Influence of sevoflurane anesthesia with mechanical ventilation and fluid-therapy on distribution of subcutaneously administered robenacoxib in dogs

Robenacoxib is a novel nonsteroidal anti-inflammatory drug approved for dogs. The present study aimed to evaluate influences of sevoflurane anesthesia on the distribution of robenacoxib in dogs. Ten healthy beagle dogs (1 to 11 years old, 9.3 to 14.3 kg body weight, 6 males and 4 females) were subcutaneously administered robenacoxib (2 mg/kg) under conscious condition or sevoflurane anesthesia inhaled a 1.3-fold predetermined individual minimum alveolar concentration of sevoflurane at a 28-day interval. The dogs under sevoflurane anesthesia were also mechanically ventilated and received fluid-therapy. On each occasion, serum samples were collected from the dogs before and at 5, 15, 30, 60, 120, 180, and 240 min after the robenacoxib administration. Serum robenacoxib concentration was measured by a liquid chromatography-tandem mass spectrometry. Maximum serum concentration of robenacoxib (Cmax) was 2.2 µg/ml [range: 1.2–4.6] (median [range: minimum-maximum]) and time of Cmax (Tmax) was 90 min [range: 60–120] in the conscious dogs. In the sevoflurane-anesthetized dogs, the Cmax significantly declined (1.3 µg/ml [range: 0.8–1.4], P=0.008) and Tmax was delayed (120 min [range: 120–240], P=0.018) compared with those in the conscious dogs. The serum robenacoxib concentration at 240 min (C240) decreased to 0.5 µg/ml [range: 0.2–0.9] in the conscious dogs, while it remained higher in the sevoflurane-anesthetized dogs (1.0 µg/ml [range: 0.3–1.4], P=0.011). In conclusion, the anesthetic procedure with sevoflurane, mechanically ventilated, and received fluid-therapy might affect the pharmacokinetics of subcutaneously administered robenacoxib in dogs.

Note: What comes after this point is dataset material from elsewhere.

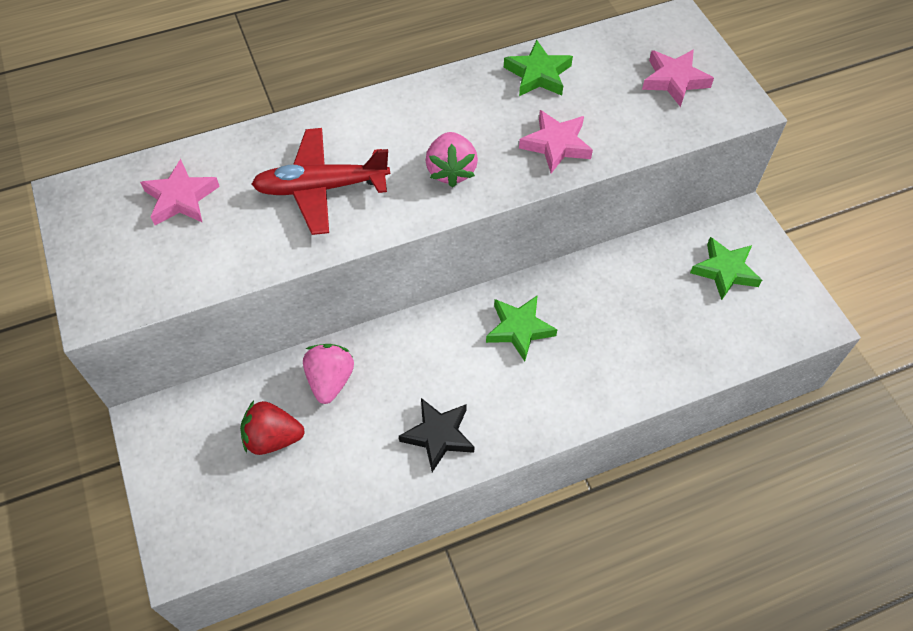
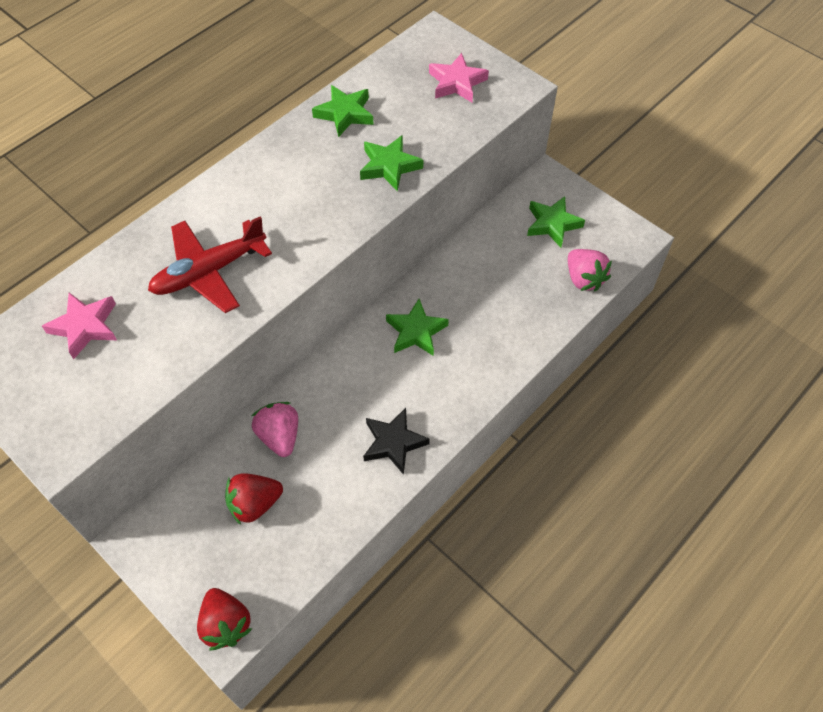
camera: 25 degrees left, 0 degrees up
(187, 545) = (226, 624): none -> red strawberry
(451, 171) = (314, 218): pink strawberry -> pink strawberry (584, 279)
(556, 145) = (389, 166): pink star -> green star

Anesthetic and cardiorespiratory effects of single-bolus intravenous alfaxalone with or without intramuscular xylazine-premedication in calves

The anesthetic and cardiorespiratory effects of xylazine-alfaxalone combination were evaluated in calves. Six calves (age: 6–9 months old; weight: 114–310 kg) were anesthetized with intravenous alfaxalone 15 min after administration of intramuscular saline (0.5 ml/100 kg) or xylazine (0.1 mg/kg; 0.5 ml/100 kg of a 2% xylazine solution). Anesthesia induction was smooth and orotracheal intubation was achieved in all calves. The calves anesthetized with xylazine-alfaxalone required a smaller induction dose of alfaxalone (1.23 ± 0.17 mg/kg, P=0.010) and accepted endotracheal intubation for a significantly longer period (16.8 ± 7.2 min, P=0.022) than the calves anesthetized with alfaxalone alone (2.28 ± 0.65 mg/kg 7.3 ± 1.6 min). At 5 min after induction, tachycardia (heart rate: 166 ± 47 beats/min of heart rate), hypertension (mean arterial blood pressure: 147 ± 81 mmHg) and hypoxemia (partial pressure of arterial blood oxygen [PaO2]: 43 ± 10 mmHg) were observed in the calves anesthetized with alfaxalone alone, whereas hypoxemia (PaO2: 47 ± 7 mmHg) and mild hypercapnia (partial pressure of arterial blood carbon dioxide: 54 ± 5 mmHg) were observed in the calves anesthetized with xylazine-alfaxalone. Premedication with xylazine provided a sparing effect on the induction dose of alfaxalone and a prolongation of anesthetic effect. Oxygen supplementation should be considered to prevent hypoxemia during anesthesia.